Texte extrait =
========================================

Vladimir Poutine sur les pas de Pierre le Grand

Peter I the Great (1672-1725) 1838 (oil on canvas) (see also 144528) - Delaroche, Hippolyte (Paul) (1797-1856) - Hamburger Kunsthalle, Hamburg, Germany
Dans sa chronique au « Figaro » datée du 14 juin, Renaud Girard qui a aimablement autorisé Mondafrique à reprendre son texte explique l’erreur historique que Vladimir Poutine a commise, lors de l’invasion de l’Ukraine, en se croyant sur les pas de Pierre le Grand, qui combattit la Suède voici trois siècles pour donner à la Russie un accès à la Baltique. 
 
Renaud Girard, chroniqueur au Figaro et esprit libre
 
 
Visiblement en grande forme, Vladimir Poutine a, le 9 juin 2022, visité à Moscou l’exposition historique « Pierre le Grand : la naissance de l’Empire ». Le grand tsar, qui a ancré la Russie dans la civilisation européenne et créé la cité portuaire de Saint Pétersbourg, est né il y a tout juste trois cent cinquante ans. Pour doter son pays d’un accès à la mer Baltique, Pierre 1er aura dû longuement guerroyer contre la Suède de Charles XII, qui était, à l’époque, la grande puissance de l’Europe du nord. C’est ce que les historiens appellent « la grande guerre du Nord » (1700-1721). Après des revers initiaux, la Russie écrasa en 1709 l’armée suédoise à la bataille de Poltava (ville située entre Kiev et Kharkov), poursuivit son avantage, et parvint finalement à se faire donner, au traité de Nystad, l’Ingrie (la région de Saint-Pétersbourg), la Livonie (la région autour de Riga) et l’Estonie. A partir du règne de Pierre 1er, la Russie avait ravi à la Suède son rôle de grande puissance de l’Europe du Nord.
 
Lors de sa visite du 9 juin, le président russe a comparé sa guerre actuelle en Ukraine à la grande guerre du Nord de Pierre le Grand. La Suède, qui a renoncé à sa neutralité multiséculaire pour demander à joindre l’Otan, est redevenue un adversaire résolu de la Russie. Elle est accompagnée par la Finlande, qui fut jadis une colonie suédoise, avant d’être cédée à l’empire russe au début du XIXème siècle, et de proclamer son indépendance en décembre 1917. Quel retour de l’Histoire en Europe !
 

Au KGB, on aime l’Histoire

 
Formé à la vieille école du KGB, Vladimir Poutine aime l’Histoire et se sent à l’aise dans la géopolitique bismarckienne classique, où les empires défendent leurs intérêts et leur influence, si besoin est par la guerre. C’est un jeu où, sans trop se soucier du sentiment des populations, les dirigeants des grands empires, victorieux dans la guerre, forment des petits clubs, pour y redessiner à loisir les cartes de l’Europe, comme à Vienne en 1815, ou à Yalta en 1945.

========================================

Actions requises =
**A)** Dans l'extrait, reformulez sous forme de liste le paragraphe qui commence par « Lors de sa visite du 9 juin », en conservant ses faits principaux.
**B)** Transcrivez mot pour mot le passage de l'extrait qui commence aux mots « Vladimir Poutine sur » et s'arrête après « à la Baltique. ».

========================================

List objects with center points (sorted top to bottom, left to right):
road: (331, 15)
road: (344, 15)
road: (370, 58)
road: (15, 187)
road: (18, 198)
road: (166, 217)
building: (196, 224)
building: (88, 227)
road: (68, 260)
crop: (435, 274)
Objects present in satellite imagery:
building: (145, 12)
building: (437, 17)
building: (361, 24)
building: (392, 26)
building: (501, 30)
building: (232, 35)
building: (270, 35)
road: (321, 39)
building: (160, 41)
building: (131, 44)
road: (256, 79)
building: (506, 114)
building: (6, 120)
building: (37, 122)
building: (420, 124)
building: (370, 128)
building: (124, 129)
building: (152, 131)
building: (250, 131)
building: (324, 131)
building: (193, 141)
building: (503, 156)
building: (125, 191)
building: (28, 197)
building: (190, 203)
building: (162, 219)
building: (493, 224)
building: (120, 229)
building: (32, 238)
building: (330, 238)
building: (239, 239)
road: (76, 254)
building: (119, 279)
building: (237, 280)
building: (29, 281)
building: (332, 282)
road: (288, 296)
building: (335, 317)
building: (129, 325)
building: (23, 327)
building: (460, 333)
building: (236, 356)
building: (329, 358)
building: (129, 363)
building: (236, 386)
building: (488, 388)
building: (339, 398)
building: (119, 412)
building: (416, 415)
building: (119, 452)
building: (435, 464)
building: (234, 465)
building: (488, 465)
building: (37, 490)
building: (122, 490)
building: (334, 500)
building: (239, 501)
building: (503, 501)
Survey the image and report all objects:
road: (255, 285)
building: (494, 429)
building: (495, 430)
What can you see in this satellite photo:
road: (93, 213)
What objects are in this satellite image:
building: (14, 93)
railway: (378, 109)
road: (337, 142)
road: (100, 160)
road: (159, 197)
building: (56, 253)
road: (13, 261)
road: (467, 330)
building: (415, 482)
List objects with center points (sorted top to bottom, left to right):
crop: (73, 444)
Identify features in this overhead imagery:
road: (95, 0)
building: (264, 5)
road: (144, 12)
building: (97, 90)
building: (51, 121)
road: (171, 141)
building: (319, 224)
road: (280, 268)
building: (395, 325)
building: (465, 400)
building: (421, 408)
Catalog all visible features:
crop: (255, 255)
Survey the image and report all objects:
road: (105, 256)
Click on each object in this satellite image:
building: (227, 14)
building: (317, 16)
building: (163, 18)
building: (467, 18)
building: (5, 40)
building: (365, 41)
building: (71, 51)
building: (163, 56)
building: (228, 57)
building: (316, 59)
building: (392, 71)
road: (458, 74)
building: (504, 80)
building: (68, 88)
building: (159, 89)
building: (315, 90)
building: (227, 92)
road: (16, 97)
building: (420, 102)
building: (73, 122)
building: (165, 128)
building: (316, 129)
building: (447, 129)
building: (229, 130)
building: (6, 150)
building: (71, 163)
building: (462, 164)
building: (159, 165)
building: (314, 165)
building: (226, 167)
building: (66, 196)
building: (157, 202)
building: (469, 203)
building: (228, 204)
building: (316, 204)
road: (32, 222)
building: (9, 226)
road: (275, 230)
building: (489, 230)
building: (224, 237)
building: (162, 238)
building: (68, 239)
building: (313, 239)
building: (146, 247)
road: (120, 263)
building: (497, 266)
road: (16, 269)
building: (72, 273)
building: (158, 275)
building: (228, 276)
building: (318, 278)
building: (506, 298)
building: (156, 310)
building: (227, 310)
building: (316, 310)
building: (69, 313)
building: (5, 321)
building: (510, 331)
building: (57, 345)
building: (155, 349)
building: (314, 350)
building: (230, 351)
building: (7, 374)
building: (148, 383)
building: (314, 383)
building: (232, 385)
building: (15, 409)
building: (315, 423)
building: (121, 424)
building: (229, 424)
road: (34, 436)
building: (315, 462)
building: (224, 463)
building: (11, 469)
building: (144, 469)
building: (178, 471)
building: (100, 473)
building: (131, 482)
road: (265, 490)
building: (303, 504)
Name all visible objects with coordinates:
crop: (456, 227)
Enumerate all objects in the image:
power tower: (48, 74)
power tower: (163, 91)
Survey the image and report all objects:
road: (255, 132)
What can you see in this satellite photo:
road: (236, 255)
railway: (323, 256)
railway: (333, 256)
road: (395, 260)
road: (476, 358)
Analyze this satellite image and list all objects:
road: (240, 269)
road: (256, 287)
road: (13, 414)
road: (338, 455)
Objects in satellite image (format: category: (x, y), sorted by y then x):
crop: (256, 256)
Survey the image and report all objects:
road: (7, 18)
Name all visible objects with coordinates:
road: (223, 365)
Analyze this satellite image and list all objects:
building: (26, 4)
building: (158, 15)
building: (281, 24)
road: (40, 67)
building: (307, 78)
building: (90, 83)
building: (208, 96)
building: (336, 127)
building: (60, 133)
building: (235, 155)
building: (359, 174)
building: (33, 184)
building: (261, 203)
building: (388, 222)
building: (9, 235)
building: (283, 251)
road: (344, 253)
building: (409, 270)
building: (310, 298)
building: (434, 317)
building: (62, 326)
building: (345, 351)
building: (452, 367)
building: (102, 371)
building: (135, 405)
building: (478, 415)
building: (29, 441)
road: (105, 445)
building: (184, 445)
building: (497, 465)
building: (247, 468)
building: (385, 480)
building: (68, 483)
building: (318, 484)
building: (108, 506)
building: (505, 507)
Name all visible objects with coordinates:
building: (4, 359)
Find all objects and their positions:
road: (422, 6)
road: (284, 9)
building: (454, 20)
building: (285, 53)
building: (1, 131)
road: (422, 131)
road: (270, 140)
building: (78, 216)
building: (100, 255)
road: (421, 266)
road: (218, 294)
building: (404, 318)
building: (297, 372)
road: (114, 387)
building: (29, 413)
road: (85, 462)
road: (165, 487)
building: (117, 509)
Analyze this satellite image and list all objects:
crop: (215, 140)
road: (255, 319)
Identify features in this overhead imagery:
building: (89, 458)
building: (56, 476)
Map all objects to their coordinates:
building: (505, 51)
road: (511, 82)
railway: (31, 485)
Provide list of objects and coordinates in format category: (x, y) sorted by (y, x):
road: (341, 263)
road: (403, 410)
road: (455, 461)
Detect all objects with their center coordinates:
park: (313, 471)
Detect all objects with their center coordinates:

========================================

Réponses successives =
**A)**
- Le 9 juin, le président russe a comparé sa guerre actuelle en Ukraine à la grande guerre du Nord de Pierre le Grand.
- La Suède a renoncé à sa neutralité multiséculaire pour demander à joindre l'Otan. Elle est redevenue un adversaire résolu de la Russie.
- La Finlande l'accompagne. Ancienne colonie suédoise, elle a été cédée à l'empire russe au début du XIXe siècle, puis a proclamé son indépendance en décembre 1917.

**B)**
Vladimir Poutine sur les pas de Pierre le Grand

Peter I the Great (1672-1725) 1838 (oil on canvas) (see also 144528) - Delaroche, Hippolyte (Paul) (1797-1856) - Hamburger Kunsthalle, Hamburg, Germany
Dans sa chronique au « Figaro » datée du 14 juin, Renaud Girard qui a aimablement autorisé Mondafrique à reprendre son texte explique l’erreur historique que Vladimir Poutine a commise, lors de l’invasion de l’Ukraine, en se croyant sur les pas de Pierre le Grand, qui combattit la Suède voici trois siècles pour donner à la Russie un accès à la Baltique.